説明
王莽(紀元前45年~紀元23年)は、前漢の政治家および、新の皇帝である。
伯母の王政君が元帝の皇后になったのがきっかけで、彼の一族は外戚として権勢を誇ることになる。
王莽は父と兄が早世したため、列侯に叙されなかったものの、その間に儒教の教育を受け教養を身につけている。
王莽は王政君を後ろ盾に出世し、大司馬(国防長官)となり、新都(現在の河南省南陽市新野県)侯に奉ぜられた。
哀帝が即位すると一時期政治の表舞台から遠ざけられたが、すぐ長安に呼び戻された。
前1年、哀帝が崩御すると王莽は璽綬を強奪し、中山王劉衎(平帝)を擁立して大司馬に返り咲いた。自分の娘を皇后にして、再び外戚として権勢をふるうようになる。

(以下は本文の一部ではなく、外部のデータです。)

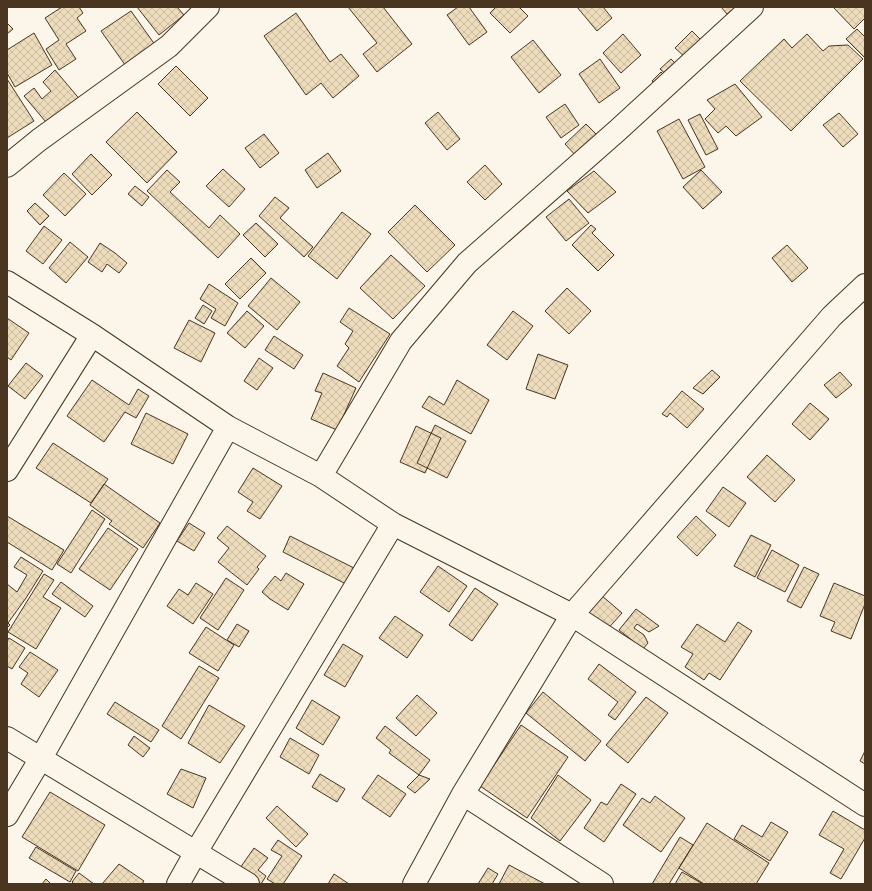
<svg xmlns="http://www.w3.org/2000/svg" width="872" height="891" font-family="Barlow,sans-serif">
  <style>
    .building { fill: url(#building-cross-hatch); stroke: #4a3520 }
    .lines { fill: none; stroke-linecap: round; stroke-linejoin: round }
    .minor-casing { stroke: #4a3520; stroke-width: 24 }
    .minor { stroke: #fbf6e9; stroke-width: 22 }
  </style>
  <defs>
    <pattern id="building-cross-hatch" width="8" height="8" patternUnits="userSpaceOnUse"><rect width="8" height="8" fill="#ecdcbc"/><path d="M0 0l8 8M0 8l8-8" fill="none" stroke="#ccbda1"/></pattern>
  </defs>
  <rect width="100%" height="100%" fill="#fbf6e9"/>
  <!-- building -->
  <path class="building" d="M62 7H79L83 13 77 18 86 31 66 44 76 59 59 70 46 49 59 40 45 18Z
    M137 7H177L184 15 159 35Z
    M348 7H383L412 44 377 72 363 54 377 43Z
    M458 7H469L487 32 469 45 447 15Z
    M496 7H519L528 16 510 33 490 13Z
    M577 7H603L612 18 597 31Z
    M721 7H736L727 14Z
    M833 7H865V18L854 29Z
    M131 11 158 49 128 69 101 31Z
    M296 13 330 62 341 54 359 76 333 98 321 83 306 95 264 36Z
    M7 23 13 29 7 34Z
    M857 29 865 37V58L846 39Z
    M692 31 703 42 686 58 675 48Z
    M34 33 52 65 15 87 7 73V50Z
    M623 34 641 55 621 73 603 53Z
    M807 34 823 51 829 46 848 45 863 59 791 131 740 81 784 39 792 48Z
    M533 40 561 75 539 93 511 57Z
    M600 59 620 88 599 103 579 74Z
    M671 59 681 69 671 79 660 69Z
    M176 66 208 98 190 116 158 84Z
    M55 70 82 102 51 128 24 96 34 88 42 99 51 91 43 82Z
    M661 72 669 80 660 89 652 81Z
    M7 79 34 121 7 138Z
    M735 84 762 117 736 136 726 126 718 133 705 119 715 109 707 100Z
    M565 104 579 125 561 138 546 117Z
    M137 112 177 152 147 183 106 142Z
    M438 112 460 139 447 150 425 123Z
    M839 113 858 134 843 147 823 125Z
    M700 114 718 149 706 155 688 120Z
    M679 119 705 167 683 179 657 131Z
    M586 124 600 138 578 158 565 144Z
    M264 134 279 153 260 168 245 148Z
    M328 153 341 171 317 188 305 170Z
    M91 154 112 175 92 195 72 174Z
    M485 165 502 184 485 200 467 182Z
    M223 169 245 189 229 207 206 186Z
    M167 170 180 182 170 192 209 228 220 215 240 234 218 258 147 191Z
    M701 170 722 192 703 209 683 187Z
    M594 171 616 192 588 213 567 191Z
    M64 173 86 194 65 216 43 195Z
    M135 186 149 197 142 206 128 194Z
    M275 197 289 208 280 218 313 247 304 257 259 216Z
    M569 199 589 223 566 241 546 217Z
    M35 203 49 216 40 225 27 211Z
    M415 205 455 245 427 272 388 232Z
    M342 212 371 234 337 279 308 256Z
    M256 223 278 244 265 257 243 235Z
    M591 225 596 229 592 233 614 255 598 271 572 245Z
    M44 226 62 240 43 264 26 251Z
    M70 242 88 257 66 283 49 268Z
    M100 243 115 253 127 263 119 273 107 264 102 272 88 262Z
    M787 245 808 268 792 282 772 258Z
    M391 255 425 286 393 319 360 288Z
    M251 258 266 273 240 299 225 284Z
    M271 278 300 302 277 330 248 306Z
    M209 284 238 303 225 326 211 318 216 309 200 299Z
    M567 288 591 311 569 334 545 311Z
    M203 305 212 311 204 324 195 318Z
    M349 308 390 334 359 382 337 366 349 348 345 344 353 331 340 322Z
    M247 311 264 326 245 348 227 333Z
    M513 311 533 326 507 360 487 345Z
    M7 318 29 333 11 360 7 357Z
    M189 320 215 333 201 362 174 348Z
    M274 336 303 355 294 369 265 350Z
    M538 354 568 365 555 399 526 389Z
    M259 358 273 368 257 390 244 381Z
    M26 363 43 376 25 399 8 386Z
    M712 370 720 377 703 394 693 388Z
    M840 372 852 385 836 398 824 385Z
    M323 373 356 388 337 430 311 419 322 393 315 391Z
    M92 380 129 405 138 389 149 396 136 418 125 412 104 442 67 416Z
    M457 380 489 400 471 434 422 407 429 396 444 405Z
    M682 391 704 409 687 428 670 413 667 417 662 414Z
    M810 403 829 419 810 440 792 424Z
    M146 413 188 434 173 464 131 444Z
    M435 425 466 441 447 478 417 463Z
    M416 426 441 438 425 473 400 462Z
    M53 443 108 479 91 503 36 468Z
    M767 455 795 480 775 502 747 477Z
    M253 468 282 486 260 519 247 511 253 502 238 492Z
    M104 484 160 523 143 548 109 524 112 521 90 505Z
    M723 487 746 503 729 527 706 511Z
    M92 510 105 519 71 573 57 564Z
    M7 516 64 550 52 570 7 542Z
    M696 516 716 535 697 556 677 537Z
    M189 523 205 533 194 551 177 541Z
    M227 526 266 556 257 567 259 569 247 585 218 562 229 548 217 538Z
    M108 528 138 549 110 590 79 569Z
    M751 535 771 545 755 577 734 566Z
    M290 536 354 568 346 584 283 552Z
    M772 550 799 565 785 592 757 578Z
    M21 557 43 571 26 598 8 623 10 625 7 628V584L17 592 27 575 14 567Z
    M438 566 467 586 449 612 420 592Z
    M804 567 819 574 801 608 787 601Z
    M286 573 304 584 288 610 270 599 262 592 275 576 281 581Z
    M44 574 54 580 43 597 61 608 36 649 8 632Z
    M226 578 244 590 218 630 200 618Z
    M61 582 93 606 85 617 52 594Z
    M196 583 213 594 193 624 167 606 179 589 188 595Z
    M834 583 865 596V604L851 639 831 631 835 622 820 616Z
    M475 588 498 604 472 641 449 625Z
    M601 595 622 613 604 633 583 615Z
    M636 609 659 626 649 632 637 624 634 628 644 635 648 643 643 649 619 630Z
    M395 616 423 635 407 658 379 638Z
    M738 622 752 631 720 680 709 673 704 680 685 667 693 654 681 647 697 624 725 642Z
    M237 624 249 631 239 647 227 640Z
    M206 627 234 645 218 671 189 653Z
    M9 638 25 648 12 669 7 666V641Z
    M343 644 363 656 345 687 324 675Z
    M30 652 58 670 39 697 21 684 28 673 19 667Z
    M599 664 636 692 615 720 608 715 618 702 588 679Z
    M199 666 219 678 181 739 162 726Z
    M543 692 601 741 585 761 526 713Z
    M417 695 437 713 416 736 396 718Z
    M646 697 668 713 628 763 606 745Z
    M312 700 340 717 323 745 296 728Z
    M115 702 159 730 151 742 107 714Z
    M209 705 245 726 220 763 188 743Z
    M521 725 568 757 527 818 480 786Z
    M385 726 430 760 419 775 389 753 391 750 376 738Z
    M134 736 150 748 143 757 128 745Z
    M290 738 319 755 309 774 280 757Z
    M865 751V764L860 761Z
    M181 769 206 778 193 808 167 794Z
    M320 774 345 789 337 802 312 787Z
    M378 775 406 794 390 817 362 798Z
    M419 775 430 779 415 793 407 787Z
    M558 775 591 800 560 841 531 818Z
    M621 784 636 794 604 842 584 828 601 802 607 805Z
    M50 792 105 825 78 871 22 837Z
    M655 796 685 818 661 852 623 825 642 798 650 803Z
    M277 806 308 834 296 847 266 818Z
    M833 811 865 830V838L841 879 830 873 844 849 819 835Z
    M771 822 788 832 770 861 734 839 742 825 762 837Z
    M707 823 769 863 756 884H704L679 868Z
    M680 837 693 845 669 884H652Z
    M278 840 302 856 283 884H275L267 879 282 856 271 850Z
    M36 847 76 871 70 882 29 858Z
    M254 848 268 858 258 870 266 876 261 884 240 868Z
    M119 864 144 881 142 884H102Z
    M509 865 545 884H499Z
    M488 868 498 874 492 884H478Z
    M682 872 703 884H675Z
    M79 873 94 884H74L72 882Z
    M334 874 349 884H328Z
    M46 879 51 884H42Z"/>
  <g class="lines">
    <defs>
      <path id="minor" d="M7 166 39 140 169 46 208 7
        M7 282 92 335 228 427 321 476 393 524 572 615 865 805
        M7 470 92 335
        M321 476 401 341 467 263 618 130 752 7
        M7 738 248 884
        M463 794 602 884
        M7 815 41 758 228 427
        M178 884 196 852 393 524
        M414 884 463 794 572 615 832 316 865 285"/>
    </defs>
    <!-- minor casing -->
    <use href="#minor" class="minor-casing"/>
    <!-- minor -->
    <use href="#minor" class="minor"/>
  </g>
  <!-- border -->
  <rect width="872" height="891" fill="none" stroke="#4a3520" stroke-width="16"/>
</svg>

8年、「禅譲」という名の簒奪によって、自ら”新”王朝の皇帝となる。
しかし彼の治世は周王朝を理想としたため、現状にそぐわないものばかりであった。
例えばバラバラに貨幣を発行したり、塩・酒・鉄の専売を強化したり、官名や地名を頻繁に変更したりという感じである。
これらの政策を性急に実行しようとしたため各地で混乱が生じた。赤眉軍などの農民の反乱軍、緑林軍など豪族の反乱軍が各地で蜂起し、王莽の送った軍は討伐に失敗する。
23年、王莽は緑林軍が担いだ更始帝(劉玄)の長安侵攻の最中、杜呉という商人に殺された。
更始帝も赤眉軍に殺され、天下を平定した劉秀によって漢王朝が再興(後漢)することとなる。